E Sarri? Che cosa pensi di Sarri? Dopo la sconfitta di Lione è finito nel tritacarne della critica e anche di molti tifosi bianconeri: la vittoria sull’Inter gli ha restituito un’altra Juve. Quando il campionato ricomincerà, dove potrà arrivare Sarri? E come ti spieghi le difficoltà che ha incontrato, simili agli ostacoli che aveva dovuto superare alla guida del Chelsea, sino a vincere l’Europa League? «Come me le spiego? Con il cambiamento. Dopo lo straordinario quinquennio di Allegri, il successore ha bisogno del tempo necessario perché la squadra recepisca il suo calcio. E se quando il campionato ripartirà, Sarri centrasse il Triplete come riuscì a Mourinho dieci anni fa?». Wow! I tifosi juventini ti prendono in parola.

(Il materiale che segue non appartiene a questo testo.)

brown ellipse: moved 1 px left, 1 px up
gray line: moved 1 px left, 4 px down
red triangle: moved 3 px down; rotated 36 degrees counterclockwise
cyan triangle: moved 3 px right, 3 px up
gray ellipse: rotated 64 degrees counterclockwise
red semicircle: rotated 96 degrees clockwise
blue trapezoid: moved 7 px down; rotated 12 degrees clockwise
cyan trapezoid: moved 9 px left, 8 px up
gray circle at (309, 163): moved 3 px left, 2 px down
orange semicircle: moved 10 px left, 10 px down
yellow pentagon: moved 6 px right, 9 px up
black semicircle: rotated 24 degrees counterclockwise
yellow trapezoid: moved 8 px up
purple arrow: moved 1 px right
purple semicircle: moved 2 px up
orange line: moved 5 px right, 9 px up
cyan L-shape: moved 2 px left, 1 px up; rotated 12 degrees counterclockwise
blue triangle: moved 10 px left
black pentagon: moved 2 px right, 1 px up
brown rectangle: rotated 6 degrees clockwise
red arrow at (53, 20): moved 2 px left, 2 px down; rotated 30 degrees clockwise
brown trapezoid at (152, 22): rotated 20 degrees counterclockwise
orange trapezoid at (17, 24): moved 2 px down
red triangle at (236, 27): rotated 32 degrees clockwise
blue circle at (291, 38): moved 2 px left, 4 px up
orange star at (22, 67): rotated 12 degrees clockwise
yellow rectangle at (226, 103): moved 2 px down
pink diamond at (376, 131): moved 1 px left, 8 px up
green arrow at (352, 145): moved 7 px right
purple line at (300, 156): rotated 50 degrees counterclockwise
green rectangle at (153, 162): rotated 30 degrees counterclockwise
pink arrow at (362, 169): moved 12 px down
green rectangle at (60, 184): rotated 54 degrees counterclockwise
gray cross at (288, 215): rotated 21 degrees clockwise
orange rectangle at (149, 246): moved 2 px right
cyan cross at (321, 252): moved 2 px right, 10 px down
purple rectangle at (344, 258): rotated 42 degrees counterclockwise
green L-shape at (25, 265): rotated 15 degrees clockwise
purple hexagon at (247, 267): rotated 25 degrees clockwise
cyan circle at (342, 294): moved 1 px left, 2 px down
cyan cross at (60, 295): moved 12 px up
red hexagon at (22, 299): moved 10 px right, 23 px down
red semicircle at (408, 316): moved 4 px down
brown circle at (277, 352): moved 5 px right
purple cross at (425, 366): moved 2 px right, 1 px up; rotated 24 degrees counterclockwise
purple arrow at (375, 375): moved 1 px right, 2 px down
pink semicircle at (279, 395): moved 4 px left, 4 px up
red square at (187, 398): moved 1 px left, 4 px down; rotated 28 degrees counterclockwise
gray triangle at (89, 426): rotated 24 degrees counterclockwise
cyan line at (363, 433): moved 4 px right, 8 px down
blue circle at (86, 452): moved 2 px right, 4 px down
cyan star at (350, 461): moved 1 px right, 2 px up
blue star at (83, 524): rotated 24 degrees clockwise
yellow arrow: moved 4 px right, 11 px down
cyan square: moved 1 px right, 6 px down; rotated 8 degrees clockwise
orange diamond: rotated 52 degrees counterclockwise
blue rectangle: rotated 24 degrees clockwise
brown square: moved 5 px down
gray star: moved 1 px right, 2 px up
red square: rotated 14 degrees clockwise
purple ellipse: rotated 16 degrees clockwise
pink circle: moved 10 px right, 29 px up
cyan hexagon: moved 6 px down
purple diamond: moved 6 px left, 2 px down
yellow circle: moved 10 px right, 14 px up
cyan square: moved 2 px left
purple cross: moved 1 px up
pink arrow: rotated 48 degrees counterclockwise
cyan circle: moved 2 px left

Anche perché hanno Cristiano Ronaldo... «Il suo arrivo in Serie A è stato una benedizione. Il nostro calcio ha bisogno di avere i migliori giocatori, i più grandi. Io sul campo ho vissuto l’epoca di Platini, di Zico, di Rummenigge, di Maradona. Ronaldo è un fenomeno e non solo per il modo in cui gioca. A 35 anni, Ronaldo è un esempio di professionalità e di serietà. Ecco, serietà: la cura meticolosa con la quale si allena, la puntualità agli allenamenti, le motivazioni che lo spingono a non accontentarsi mai, la carica che sa trasmettere ai compagni, soprattutto nei momenti difficili. Da quando è arrivato in Italia, Cristiano continua a lanciare segnali positivi».

E il Var? Sbaglio o ce l’hai sempre sullo stomaco? Sei favorevole al Var a chiamata? «Mmm... No, non mi va di fare anche l’arbitro oltre all’allenatore. Il Var è importante, purché sia usato con uniformità di giudizio». Hai parlato dell’importanza dello spirito di squadra: nel corso del tempo, l’Atalanta è diventata una multinazionale. Ricapitolando: 4 italiani, 2 olandesi, 2 argentini, 2 colombiani, 1 belga, 1 brasiliano, 1 svizzero, 1 gambiano, 1 ivoriano, 1 ucraino, 2 tedeschi, 1 croato, 1 sloveno, 1 svizzero naturalizzato albanese, 1 francese. Mi spieghi come hai trasformato una Babele nella squadra che ha segnato 82 gol, 70 dei quali in 25 partite di campionato e 12 fra Champions e Coppa Italia? «È semplice: alleno una multinazionale bergamasca. I miei calciatori posseggono un forte senso di squadra. Mettono al centro l’interesse dell’Atalanta, anteponendolo a quello personale. Parlano lingue diverse, certo; tuttavia, calcisticamente si esprimono con lo stesso linguaggio. Questo è il risultato di una selezione che comincia quando scegliamo a uno a uno i giocatori della nostra rosa. È una selezione tecnica, atletica, ma prima di tutto comportamentale. Chi indossa la maglia dell’Atalanta non gioca per se stesso; gioca per la Dea, per i tifosi, per Bergamo. Qui c’è una cultura sportiva che affonda le sue radici a Zingonia, nel settore giovanile, nell’educazione dei ragazzi che ne fanno parte, nell’organizzazione della società dove ognuno ha il proprio ruolo e lo ricopre rispettando quelli altrui. Qui c’è un giocatore che non si trova né al mercato né al supermercato: si chiama Attaccamento alla Maglia». Vamos, Gasp? «Vamos!».